I realize this is not a huge deal, so for those of you already formulating your critique of me and my over-sensitivity, I'll save you the time - I get it, it is not the end of the world that Julia's doctor asked me questions in this way. It's just a little thing - but still a little thing that kind of stung. And sometimes we need to talk about little things. I left that appointment thinking there really does need to be a certain level of awareness and sensitivity when working with kids who have developmental delays and their parents. Their achievements and accomplishments look SO different than typical development, they can seem tiny in comparison to regular milestones, they can get lost in the land of normal - but for the kids and those of us who love them they are monumental, ginormous, incredible, amazing!!!! And so when asking about our kid's progress, I believe there are simple ways to do it that allows the provider to get the information he or she needs without making the parent or kid feel like they are a disappointment or their achievements aren't a big deal.

Instead of asking:
Is she doing _____?

What kinds of things is she doing?
What new things is she doing?
What does she like to do/play with/touch these days?

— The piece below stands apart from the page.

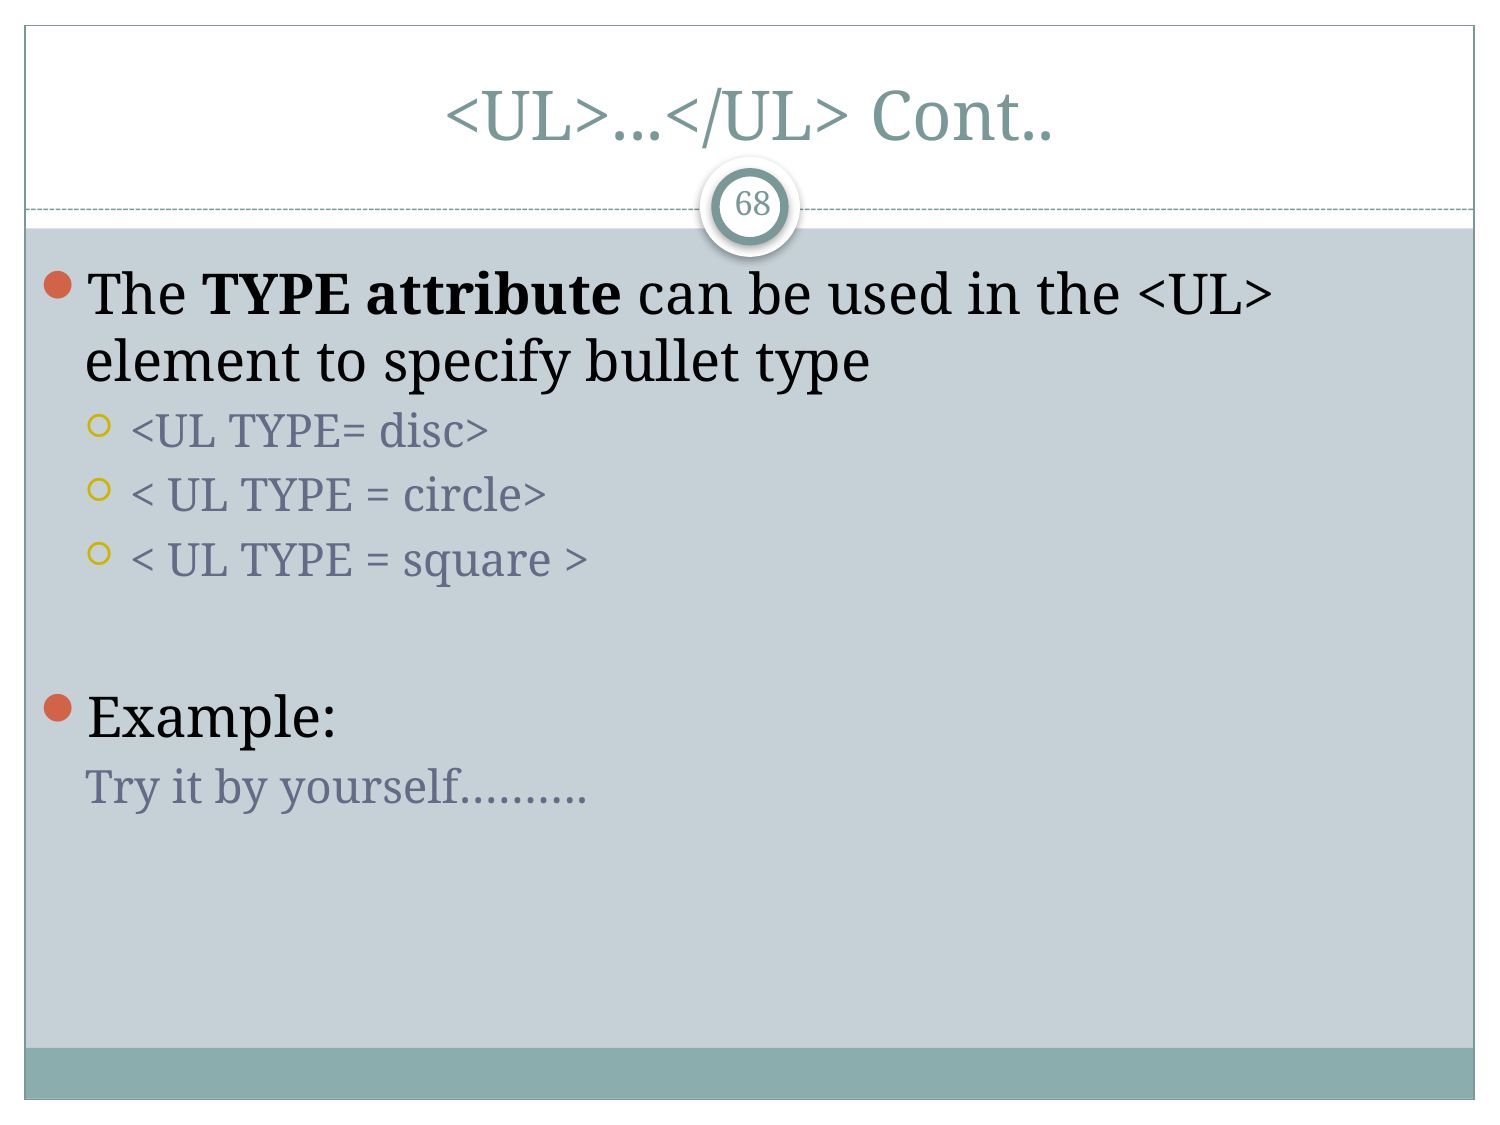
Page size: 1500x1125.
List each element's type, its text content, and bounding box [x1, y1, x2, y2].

Questions can be specific to a body part (hands, fingers, eyes, etc...) or a therapeutic skill set (OT, PT, SLP) - but should NOT be specific to an actual activity or task (cutting, drawing, running, talking...). And open ended questions are almost always preferable to closed / yes or no questions. When you ask open ended questions we as parents get to compliment and brag on our child's accomplishments rather than giving attention to tasks currently beyond their ability. And even more importantly, if the child understands the conversation going on around them, questions asked in this way give him or her the opportunity to hear people talking about what he or she IS doing, not about what he or she is NOT doing.  I know which conversation I would prefer to hear.

It's a little thing, I know, but it does make a difference, and if there is one thing I've learned from being Julia's mom it's that little things matter quite a lot.

I'm so stinking proud of Julia and her amazing accomplishments - let's talk about those things!!!